Saturday, October 8, 2011

Just some thought

I dont know if I have an old soul or it's like i can be so hollow/feelingless/cold at times.(or is it most of the time) I don't know what got me or made me to become like this.I may have some ideas,but it think it happen without me really realizing it until like a year or two ago.That by no means really equals to me being a boring person.Well,if you know me well enough,I don't think I am a boring a person lah.Being quiet at times,yes.But that does not mean I am a boring,nerd and an outdated person from the entertainment/outside world.Really I am not.

I just feel at times,some stuff that happens,doesnt surprise me as i think people would expect me to react.Partly I think its because I see the news in question in another perspective and at some times,I either don't really give a damn or that I have this concept of ''why waste my energy on such stuff ? instead should better focus my energy on things that makes me feel happy and positive''.

I remembered my lecturer telling me that people generally dont change.There are sayings which said that people do,but its very hard and rare.I agree with the statement.Also,I have been thinking,sometimes,why expect someone to behave or act in the way you want them to be? I meant,yes,you can have expectations on what is a nice,responsible person/friend,etc.etc. But,expecting too much is bad.Why? when you realise they are not who you expect them to be,BAM.you'll suffer a great fall.The disappointment,anger,feeling cheated,feeling that the person is fake,all these will come into you
r head.And you'll start coming up with thoughts that will slowly differ from a simple clear picture.

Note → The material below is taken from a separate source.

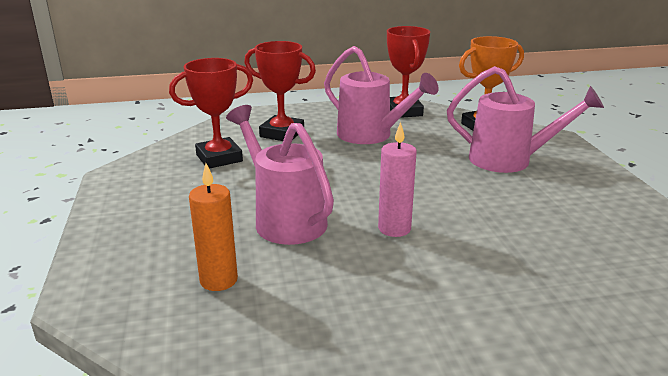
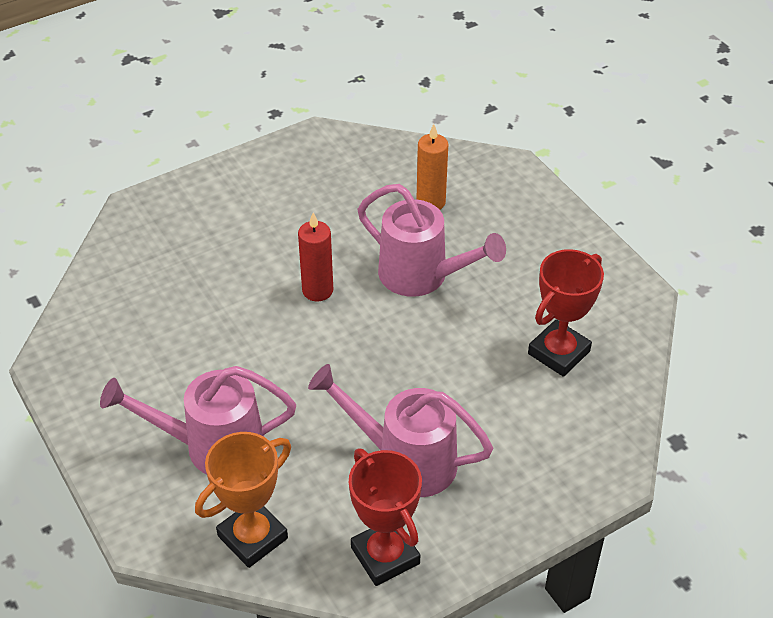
camera: 160 degrees right, 20 degrees up
red trophy [244,41,316,141] -> none
pink candle [378,122,417,237] -> red candle [298,212,333,301]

Hence,once in a while,if my brain and heart is as smart as it is now,I tell myself,have expectations,just not too high.If you want a high one,be prepared for a bad fall if its not what you expect it to be.A fake person ? Every person in this world(i believe) have a fake persona in them.It depends whether you'll be able to witness another person's fake persona or if you'll realise it yourself when you are fake.

I'm only human,and I admit that I too can be fake and a goody goody two shoes at times.I'm no angel nor am I a real b*tch..I learnt the hard way when I was about 11 or 12 years old that not everyone in world will like you.There will be people who will hate you.And learnt around 16 years old or so that,you cant make everyone like you and if a person want to hate you,and you cant change their perspective then so be it.Heck,I'm no perfect person.I just try to live my life in a way I think that is right/moral/good/as I suppose how I should live them.